- INSTRUCTION: Without changing anything, output the records below.

◇ ◇ ◇ ◇

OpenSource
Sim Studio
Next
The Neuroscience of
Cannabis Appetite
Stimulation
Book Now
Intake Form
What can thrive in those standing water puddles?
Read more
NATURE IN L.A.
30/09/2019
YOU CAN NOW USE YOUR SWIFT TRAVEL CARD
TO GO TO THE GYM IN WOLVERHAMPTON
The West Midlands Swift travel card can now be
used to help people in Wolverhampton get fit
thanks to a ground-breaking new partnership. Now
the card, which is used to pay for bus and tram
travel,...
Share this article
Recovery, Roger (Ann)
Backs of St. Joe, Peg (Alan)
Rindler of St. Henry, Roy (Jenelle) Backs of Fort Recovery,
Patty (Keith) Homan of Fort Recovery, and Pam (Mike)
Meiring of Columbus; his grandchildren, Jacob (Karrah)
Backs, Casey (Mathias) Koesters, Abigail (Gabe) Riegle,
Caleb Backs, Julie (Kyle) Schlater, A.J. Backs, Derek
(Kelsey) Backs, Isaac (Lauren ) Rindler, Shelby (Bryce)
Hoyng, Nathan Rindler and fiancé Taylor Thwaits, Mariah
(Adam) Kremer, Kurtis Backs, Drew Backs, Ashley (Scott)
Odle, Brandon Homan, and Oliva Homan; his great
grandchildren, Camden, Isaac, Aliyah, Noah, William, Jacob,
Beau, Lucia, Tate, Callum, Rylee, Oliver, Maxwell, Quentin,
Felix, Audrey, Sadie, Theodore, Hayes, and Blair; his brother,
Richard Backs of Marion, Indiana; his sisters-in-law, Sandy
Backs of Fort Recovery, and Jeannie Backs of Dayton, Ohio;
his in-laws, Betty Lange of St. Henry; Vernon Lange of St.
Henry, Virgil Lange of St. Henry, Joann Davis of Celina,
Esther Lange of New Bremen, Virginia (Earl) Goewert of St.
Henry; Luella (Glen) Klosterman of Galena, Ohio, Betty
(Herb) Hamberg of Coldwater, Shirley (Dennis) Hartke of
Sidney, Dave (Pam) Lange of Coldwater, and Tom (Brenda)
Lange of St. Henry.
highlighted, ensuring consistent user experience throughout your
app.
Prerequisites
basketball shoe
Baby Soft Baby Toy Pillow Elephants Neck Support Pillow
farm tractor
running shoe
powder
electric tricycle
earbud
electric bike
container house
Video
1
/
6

◇ ◇ ◇ ◇

- RESPONSE:
OpenSource
Sim Studio
Next
The Neuroscience of
Cannabis Appetite
Stimulation
Book Now
Intake Form
What can thrive in those standing water puddles?
Read more
NATURE IN L.A.
30/09/2019
YOU CAN NOW USE YOUR SWIFT TRAVEL CARD
TO GO TO THE GYM IN WOLVERHAMPTON
The West Midlands Swift travel card can now be
used to help people in Wolverhampton get fit
thanks to a ground-breaking new partnership. Now
the card, which is used to pay for bus and tram
travel,...
Share this article
Recovery, Roger (Ann)
Backs of St. Joe, Peg (Alan)
Rindler of St. Henry, Roy (Jenelle) Backs of Fort Recovery,
Patty (Keith) Homan of Fort Recovery, and Pam (Mike)
Meiring of Columbus; his grandchildren, Jacob (Karrah)
Backs, Casey (Mathias) Koesters, Abigail (Gabe) Riegle,
Caleb Backs, Julie (Kyle) Schlater, A.J. Backs, Derek
(Kelsey) Backs, Isaac (Lauren ) Rindler, Shelby (Bryce)
Hoyng, Nathan Rindler and fiancé Taylor Thwaits, Mariah
(Adam) Kremer, Kurtis Backs, Drew Backs, Ashley (Scott)
Odle, Brandon Homan, and Oliva Homan; his great
grandchildren, Camden, Isaac, Aliyah, Noah, William, Jacob,
Beau, Lucia, Tate, Callum, Rylee, Oliver, Maxwell, Quentin,
Felix, Audrey, Sadie, Theodore, Hayes, and Blair; his brother,
Richard Backs of Marion, Indiana; his sisters-in-law, Sandy
Backs of Fort Recovery, and Jeannie Backs of Dayton, Ohio;
his in-laws, Betty Lange of St. Henry; Vernon Lange of St.
Henry, Virgil Lange of St. Henry, Joann Davis of Celina,
Esther Lange of New Bremen, Virginia (Earl) Goewert of St.
Henry; Luella (Glen) Klosterman of Galena, Ohio, Betty
(Herb) Hamberg of Coldwater, Shirley (Dennis) Hartke of
Sidney, Dave (Pam) Lange of Coldwater, and Tom (Brenda)
Lange of St. Henry.
highlighted, ensuring consistent user experience throughout your
app.
Prerequisites
basketball shoe
Baby Soft Baby Toy Pillow Elephants Neck Support Pillow
farm tractor
running shoe
powder
electric tricycle
earbud
electric bike
container house
Video
1
/
6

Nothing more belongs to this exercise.